* **TO DO**
a - Reproduce the passage below on fee-for-service medicine verbatim, starting with "We should have" and going on through "entire medical structure.".
b - Extend the passage below on fee-for-service medicine and defensive testing, picking up right after its final sentence.

* **SELECTED PASSAGE**
Two forces work against that kind of rational approach. The first is the litigation doctors fear if they think about good medicine and the particular patient rather than follow "customary practices." Doctors who avoid unnecessary tests and follow evidence-based guidelines for specific illnesses or conditions put forth by professional associations must have a safe legal harbor.
Second, we should change the fee-for-service payment approach that dominates our system. It doles out separate payments for everything and everyone involved in patient care. It rewards doing more over doing right. It increases paperwork and duplication, and discourages clinicians from working together. In other words, all the wrong incentives.
We should have a payment system that reflects a fee-for-value approach, that drives quality rather than quantity, and that will not serve as an incentive for unnecessary care. Today doctors can order expensive tests because it is profitable and provides a potential defense in a lawsuit. The patient has no role and there is no room to question these decisions. We have to overhaul the entire medical structure.

* **INFORMATION**
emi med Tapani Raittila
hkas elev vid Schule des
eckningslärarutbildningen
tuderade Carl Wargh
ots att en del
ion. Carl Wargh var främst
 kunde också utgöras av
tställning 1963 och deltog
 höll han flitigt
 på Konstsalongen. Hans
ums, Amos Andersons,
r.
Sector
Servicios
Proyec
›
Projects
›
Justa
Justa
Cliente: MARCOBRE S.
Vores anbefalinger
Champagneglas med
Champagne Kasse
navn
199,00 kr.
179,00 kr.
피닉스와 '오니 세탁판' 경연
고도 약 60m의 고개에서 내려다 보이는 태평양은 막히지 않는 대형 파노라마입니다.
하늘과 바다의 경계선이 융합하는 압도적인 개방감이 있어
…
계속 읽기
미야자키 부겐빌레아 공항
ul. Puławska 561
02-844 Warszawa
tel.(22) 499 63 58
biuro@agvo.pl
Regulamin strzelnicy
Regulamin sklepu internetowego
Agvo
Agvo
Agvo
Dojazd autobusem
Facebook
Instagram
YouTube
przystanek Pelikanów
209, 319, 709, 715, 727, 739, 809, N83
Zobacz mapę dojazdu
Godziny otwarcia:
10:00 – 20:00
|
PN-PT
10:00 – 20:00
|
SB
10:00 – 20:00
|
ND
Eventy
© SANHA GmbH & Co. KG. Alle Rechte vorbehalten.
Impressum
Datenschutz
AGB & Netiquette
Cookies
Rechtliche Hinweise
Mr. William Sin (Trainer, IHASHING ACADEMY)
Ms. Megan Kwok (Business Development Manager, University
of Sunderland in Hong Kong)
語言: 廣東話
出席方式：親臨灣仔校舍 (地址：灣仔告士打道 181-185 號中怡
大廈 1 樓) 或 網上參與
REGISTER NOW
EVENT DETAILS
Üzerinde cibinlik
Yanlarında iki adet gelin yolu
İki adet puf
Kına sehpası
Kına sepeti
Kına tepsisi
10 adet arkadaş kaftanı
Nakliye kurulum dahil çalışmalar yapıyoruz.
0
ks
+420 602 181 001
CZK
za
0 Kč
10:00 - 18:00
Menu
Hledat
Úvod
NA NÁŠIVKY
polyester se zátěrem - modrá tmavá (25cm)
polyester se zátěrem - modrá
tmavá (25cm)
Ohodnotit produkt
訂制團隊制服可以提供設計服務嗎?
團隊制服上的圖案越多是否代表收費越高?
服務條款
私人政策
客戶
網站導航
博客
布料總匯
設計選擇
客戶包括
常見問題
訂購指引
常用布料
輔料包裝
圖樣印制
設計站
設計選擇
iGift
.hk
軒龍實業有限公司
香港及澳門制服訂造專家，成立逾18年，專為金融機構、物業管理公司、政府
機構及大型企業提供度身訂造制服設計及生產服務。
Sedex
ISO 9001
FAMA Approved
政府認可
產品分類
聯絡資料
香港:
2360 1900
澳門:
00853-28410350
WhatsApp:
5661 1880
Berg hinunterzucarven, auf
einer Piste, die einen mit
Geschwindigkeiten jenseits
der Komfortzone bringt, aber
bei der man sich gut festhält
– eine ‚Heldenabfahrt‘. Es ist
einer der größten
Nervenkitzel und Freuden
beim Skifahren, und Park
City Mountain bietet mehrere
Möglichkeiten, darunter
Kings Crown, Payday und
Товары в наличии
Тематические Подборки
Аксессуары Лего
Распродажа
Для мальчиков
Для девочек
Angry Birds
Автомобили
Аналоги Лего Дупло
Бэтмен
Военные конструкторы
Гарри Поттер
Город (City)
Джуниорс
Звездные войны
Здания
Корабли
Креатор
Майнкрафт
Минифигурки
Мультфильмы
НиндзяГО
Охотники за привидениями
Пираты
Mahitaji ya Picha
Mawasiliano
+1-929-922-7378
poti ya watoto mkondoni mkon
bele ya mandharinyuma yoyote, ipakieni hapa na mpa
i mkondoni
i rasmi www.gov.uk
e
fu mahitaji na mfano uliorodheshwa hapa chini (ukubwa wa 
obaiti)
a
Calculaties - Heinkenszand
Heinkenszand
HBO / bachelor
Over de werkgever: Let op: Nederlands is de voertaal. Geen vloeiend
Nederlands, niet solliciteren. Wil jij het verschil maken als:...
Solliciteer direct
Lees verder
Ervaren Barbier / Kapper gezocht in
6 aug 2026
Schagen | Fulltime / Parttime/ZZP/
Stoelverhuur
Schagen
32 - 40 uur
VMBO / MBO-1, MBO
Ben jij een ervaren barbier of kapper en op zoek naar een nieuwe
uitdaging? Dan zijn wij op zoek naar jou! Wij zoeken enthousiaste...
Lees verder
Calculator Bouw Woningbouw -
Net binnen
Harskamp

* **ANSWERS PROVIDED**
a -
We should have a payment system that reflects a fee-for-value approach, that drives quality rather than quantity, and that will not serve as an incentive for unnecessary care. Today doctors can order expensive tests because it is profitable and provides a potential defense in a lawsuit. The patient has no role and there is no room to question these decisions. We have to overhaul the entire medical structure.

b -
That can only happen if Congress delegates the responsibility to a group similar to the military base closing commission. It is a legitimate tactic to avoid hysteria and the Balkanization of responsibility implicit in the congressional process. Not to mention the pressure on Congress from the typical cry that "patients will suffer" and the fear that lobbyists will desert them.
Let's face it. What we now have is a zombie social program, unsustainable without giant tax increases, huge cuts in benefits, or cuts in payments to hospitals, nursing homes, outpatient facilities, physicians, and homecare providers. The waste is enormous, estimated at between 30 and 40 percent of the total cost. There cannot be billions of dollars of general waste and no specific waste. The only way to cut healthcare costs is to cut healthcare costs.
Health insurance companies have to be part of the drive. They are basically unregulated de facto monopolies in most states, with one or two companies controlling 80 percent or more of the market. Former president Bill Clinton points to a provision in the new law: For plans from big insurers, 85 percent of the premiums should go to healthcare and not to profits or promotions; if the insurer is small, 80 percent.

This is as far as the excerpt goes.